**** RECORDED INFORMATION

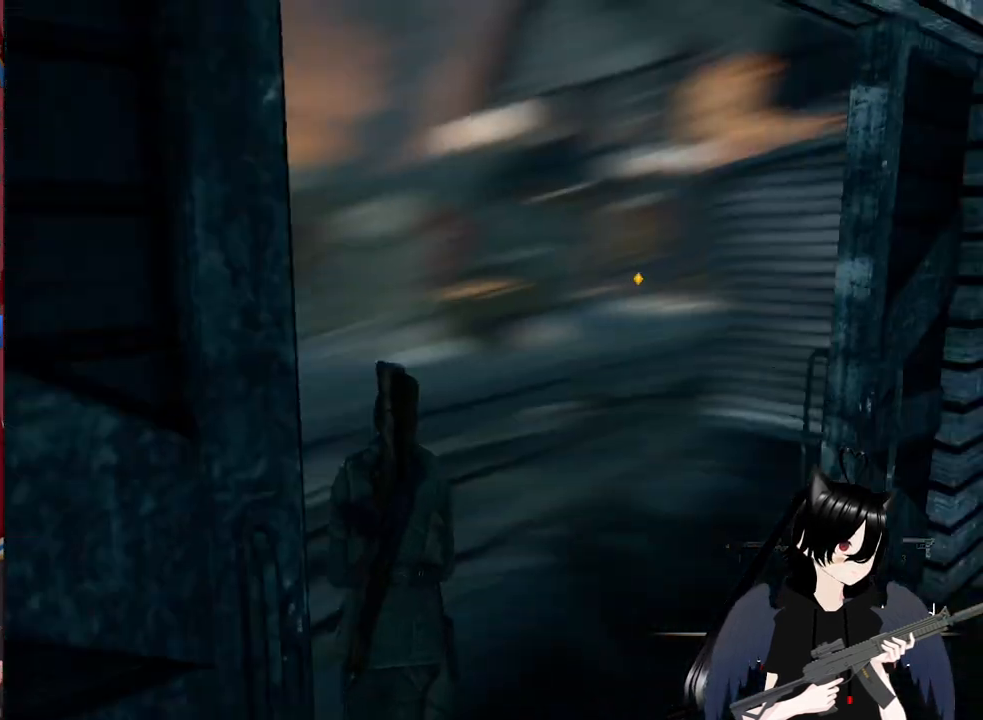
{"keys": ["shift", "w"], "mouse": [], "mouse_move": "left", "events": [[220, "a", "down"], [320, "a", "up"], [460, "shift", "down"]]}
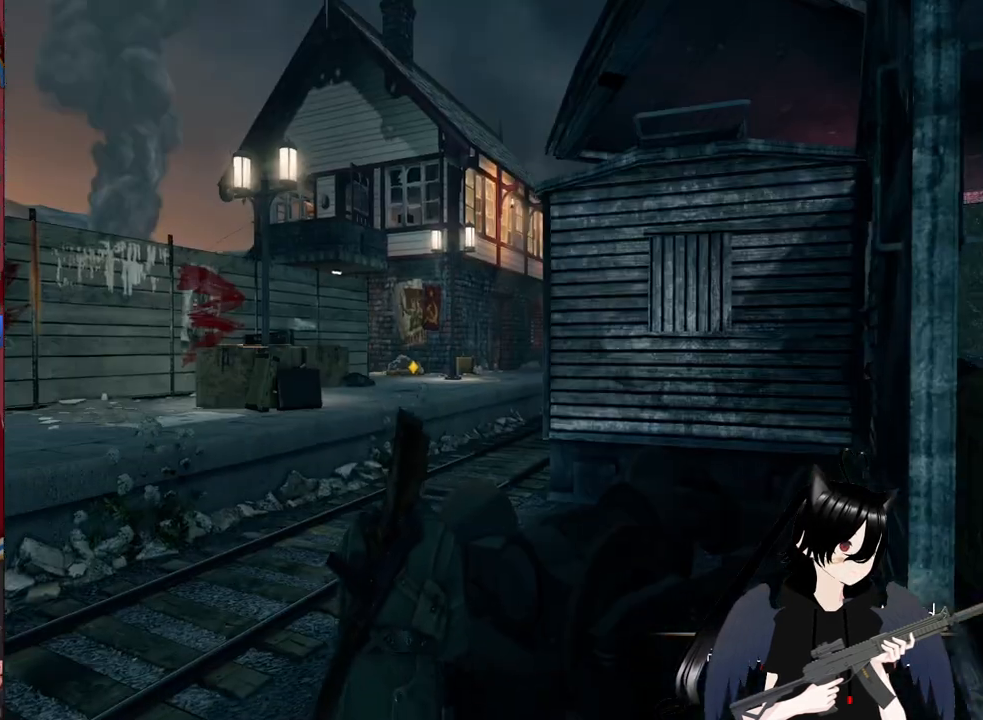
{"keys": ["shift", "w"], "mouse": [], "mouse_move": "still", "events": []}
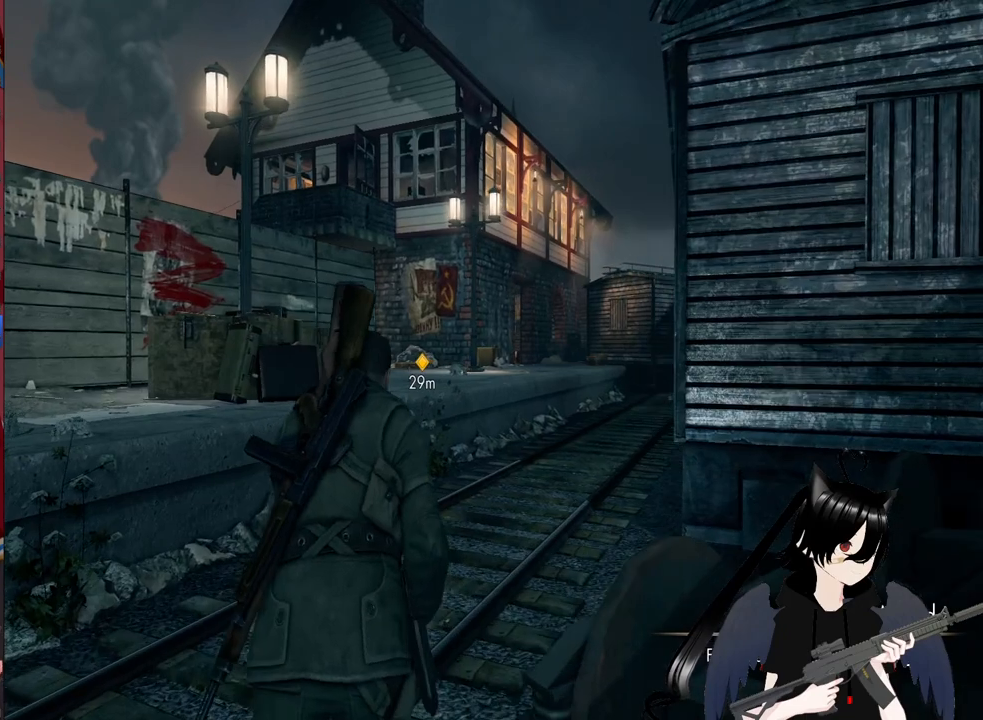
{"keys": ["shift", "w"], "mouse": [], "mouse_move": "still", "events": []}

********

PROBLEM STATEMENT: Leaving each image aside, repeat the listing above exactly.

EXERCISE ANSWER:
{"keys": ["shift", "w"], "mouse": [], "mouse_move": "left", "events": [[220, "a", "down"], [320, "a", "up"], [460, "shift", "down"]]}
{"keys": ["shift", "w"], "mouse": [], "mouse_move": "still", "events": []}
{"keys": ["shift", "w"], "mouse": [], "mouse_move": "still", "events": []}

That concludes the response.